The earlier you start your retirement planning, the longer you have to achieve your goals and the less expensive it will be for you. For example, if you plan to retire at age 65, and you only start thinking about a retirement plan at age 60, you only have 5 years to start saving for retirement. However, if you are just starting out in a career, and you are in your twenties, you have 40 or more years to start saving for retirement. Obviously, you have much more time to start saving for retirement. We started investing in mutual funds from American Funds. Even though we may change or move our money from one fund to another, it continues to work for us.
Most people erroneously think that the time to start Retirement Planning is once they approach their golden years.

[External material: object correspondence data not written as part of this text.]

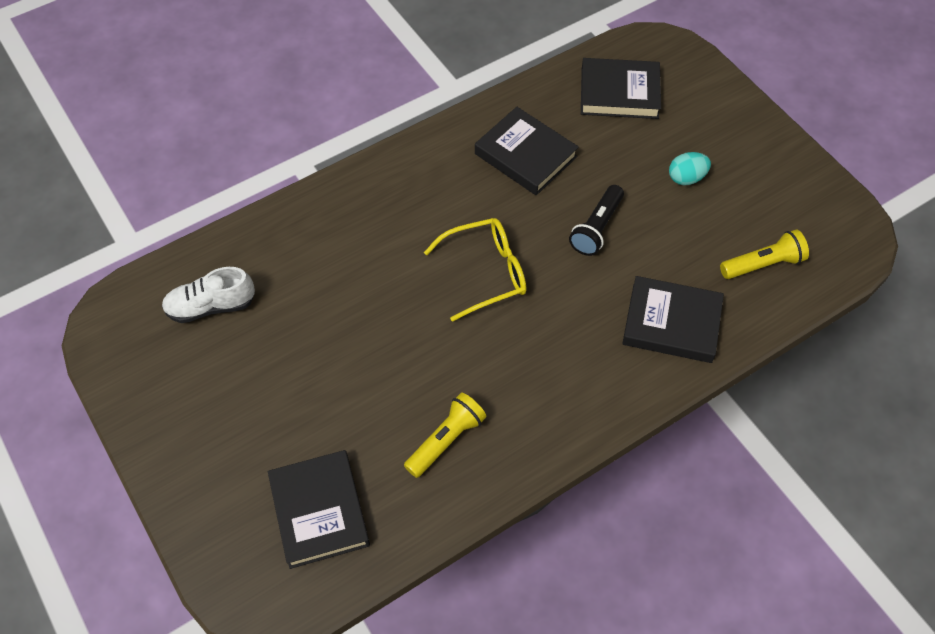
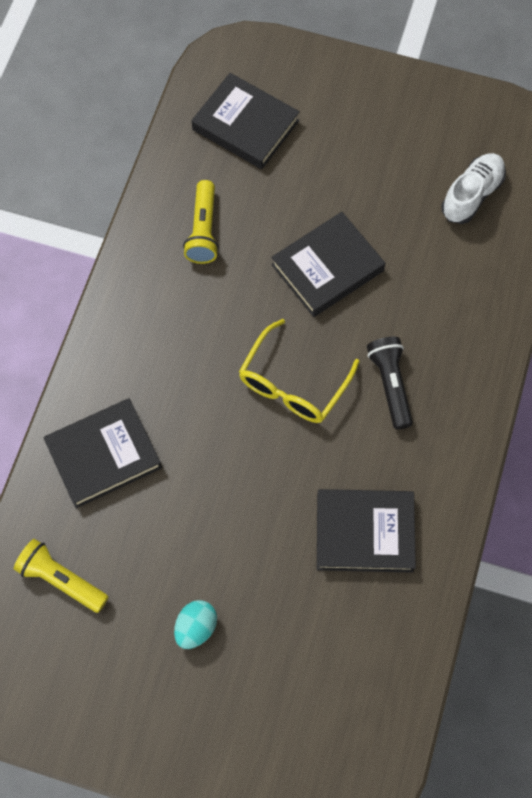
camera: 140 degrees right, 10 degrees up
black flashlight [569,185,624,256] -> black flashlight moved to [367,337,413,430]
black book [581,58,661,119] -> black book moved to [271,212,385,317]
yellow flashlight [720,230,809,279] -> yellow flashlight turned 90 degrees clockwise [14,539,109,613]

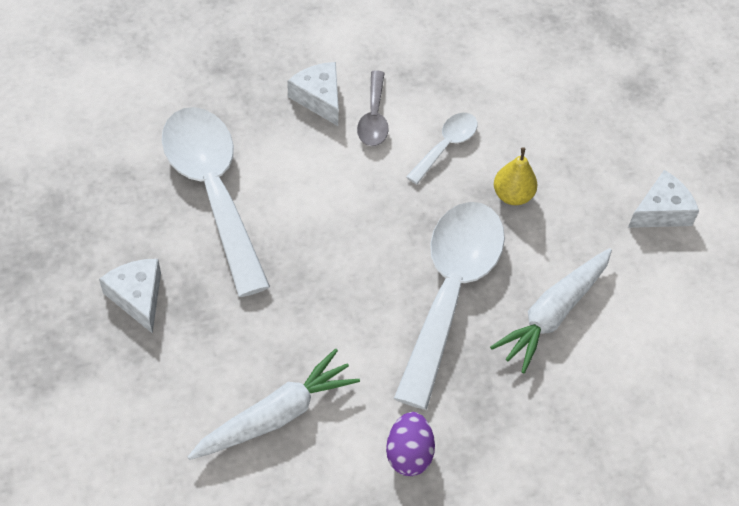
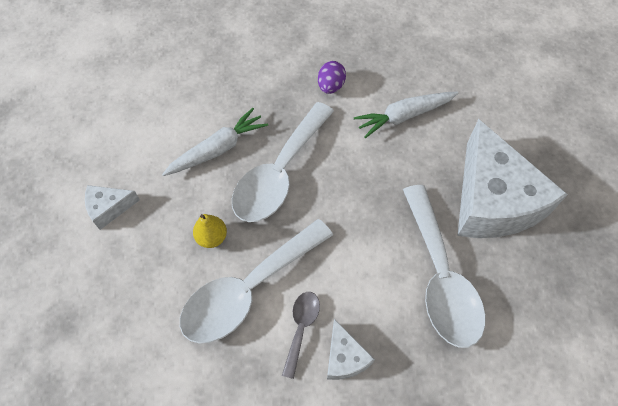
camera: 165 degrees left, 5 degrees up
white cheese [99,259,161,334] -> white cheese [457,119,568,238], size x2.30
white spoon [406,113,478,184] -> white spoon [180,219,333,343], size x2.14

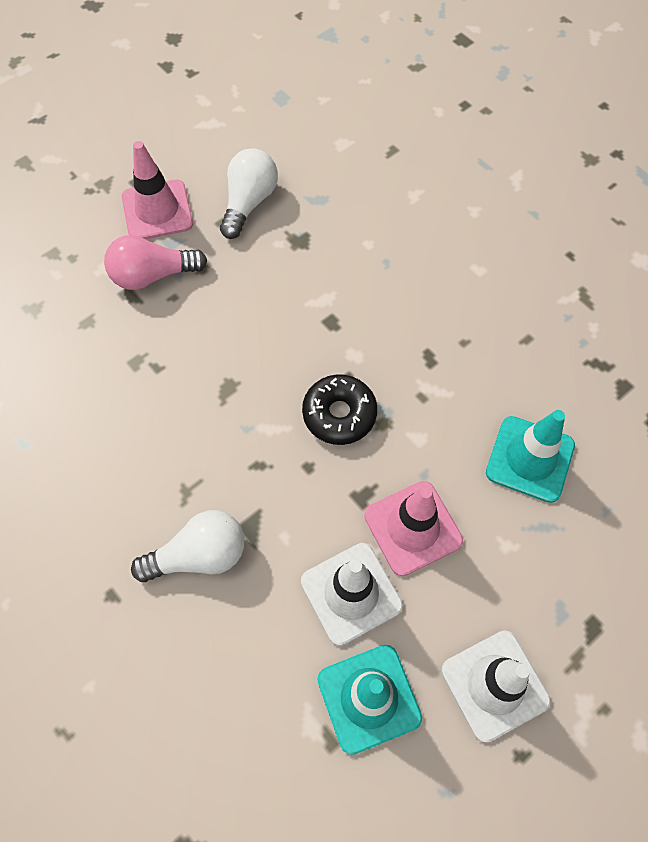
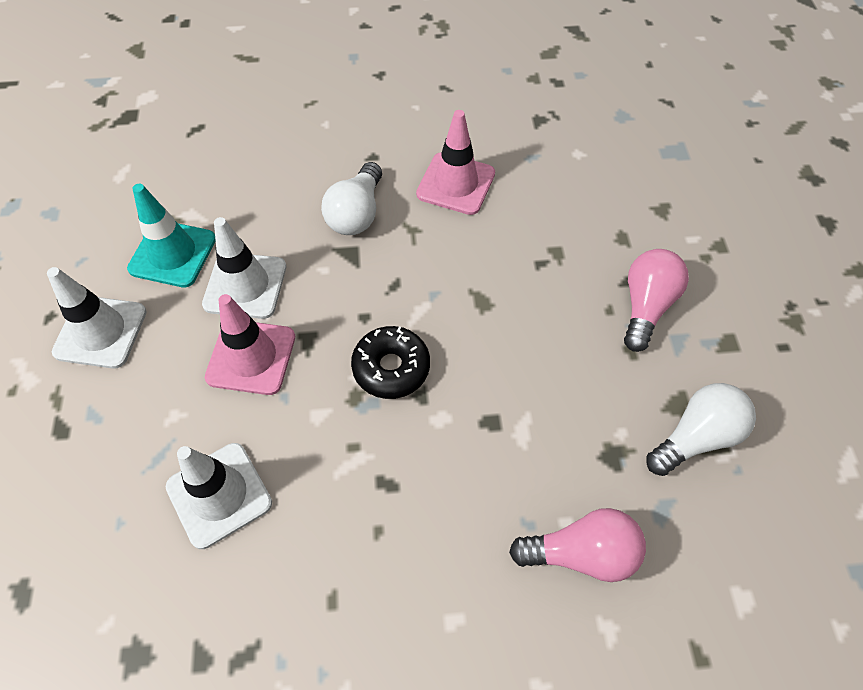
camera: 125 degrees right, 5 degrees down
pink traffic cone [122,141,193,239] -> pink traffic cone moved to [416,110,495,215]
white light bulb [220,148,278,239] -> white light bulb turned 90 degrees counterclockwise [646,383,756,476]
turquoise traffic cone [486,410,575,503] -> white traffic cone [166,443,272,549]
none -> pink light bulb [509,508,646,582]

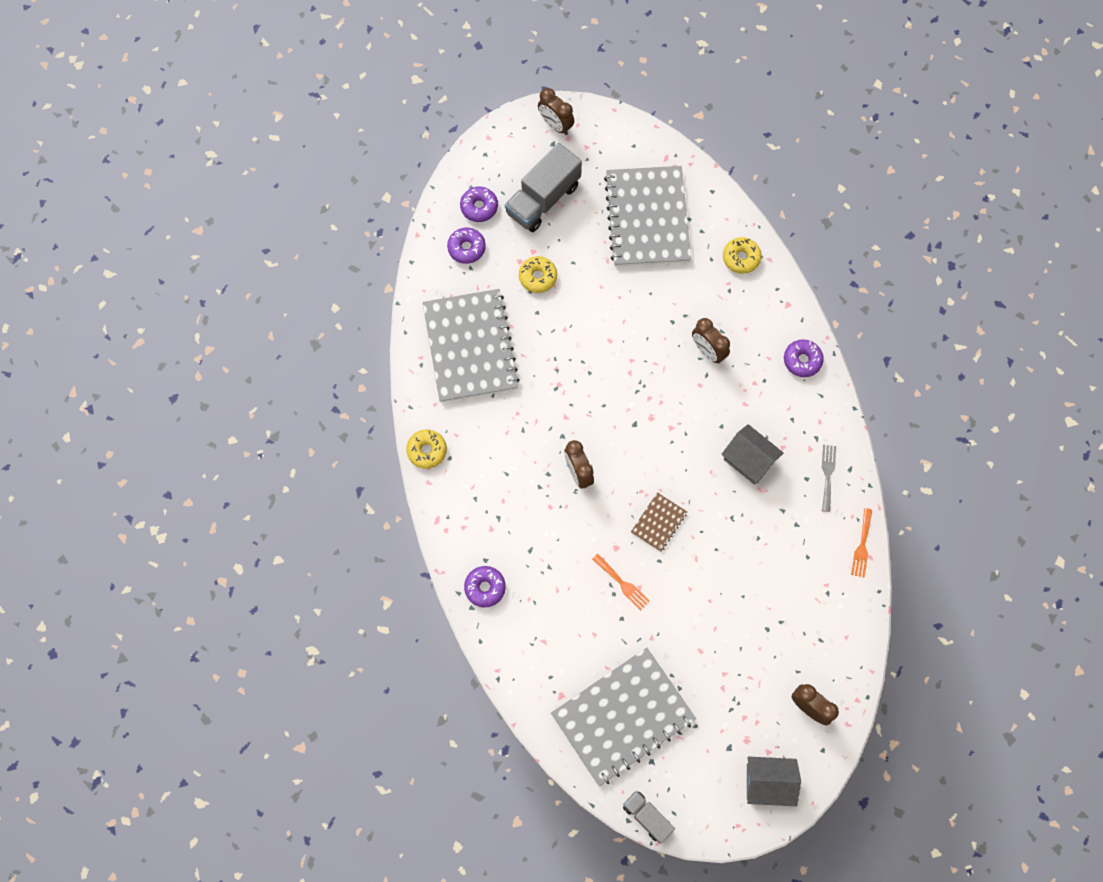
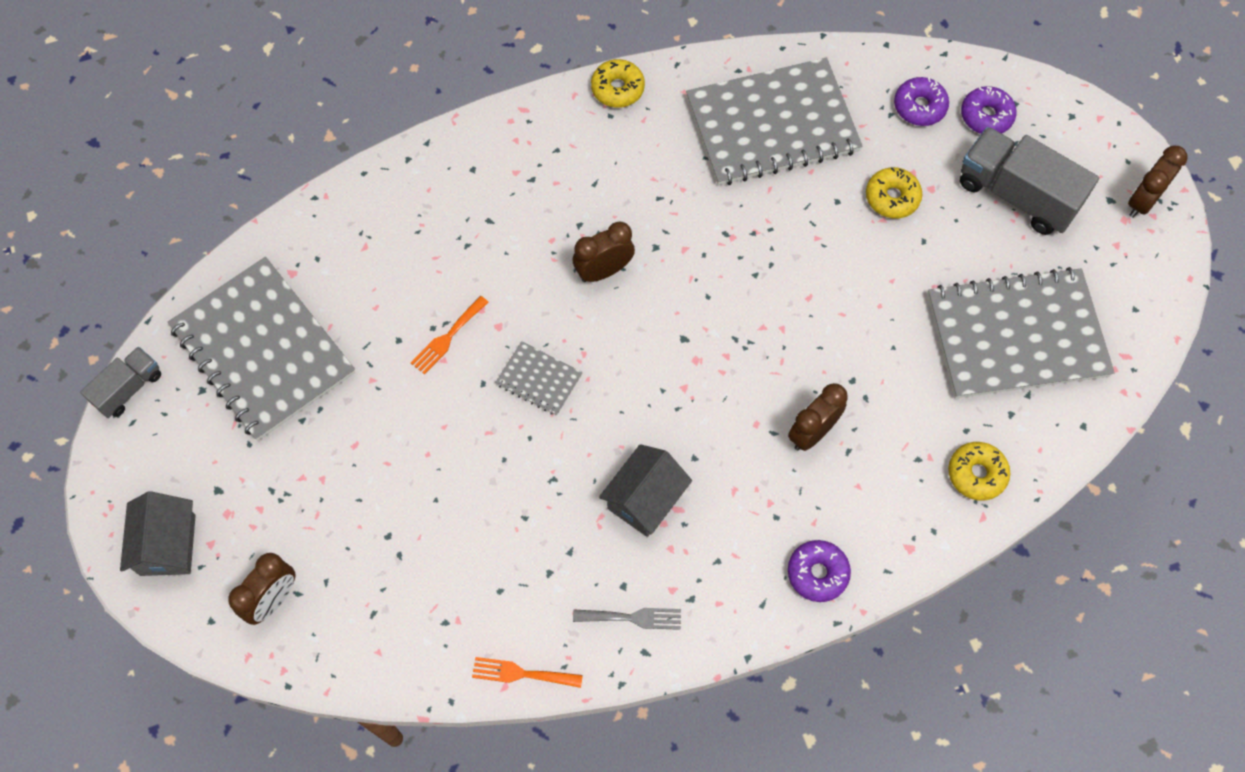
camera: 85 degrees right, 5 degrees down
purple donut [464,566,506,607] -> none
brown notebook [631,492,687,552] -> grey notebook [495,341,583,416]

This is wrong! The opposite is in fact, true! It is simple math to see why it is better to start investing for retirement at the youngest age possible. Let’s take a simple formula to see what happens. Let’s start with 2 people with only $1,000 to invest. Elmer is 60 years old and has 10 years until retirement. Johnny is fresh out of school and won’t retire for another 40 years. Both put their $1000 in a mutual fund that averages a meager 5% every year.
At the end of the period, Elmer would have earned an addition $600 for a total of $1629. Not much of a retirement! But Johnny would have over $7000! And if each adds $1000 every year for the term, at the end Elmer would have $14,835 and Johnny would have a whopping $134,000!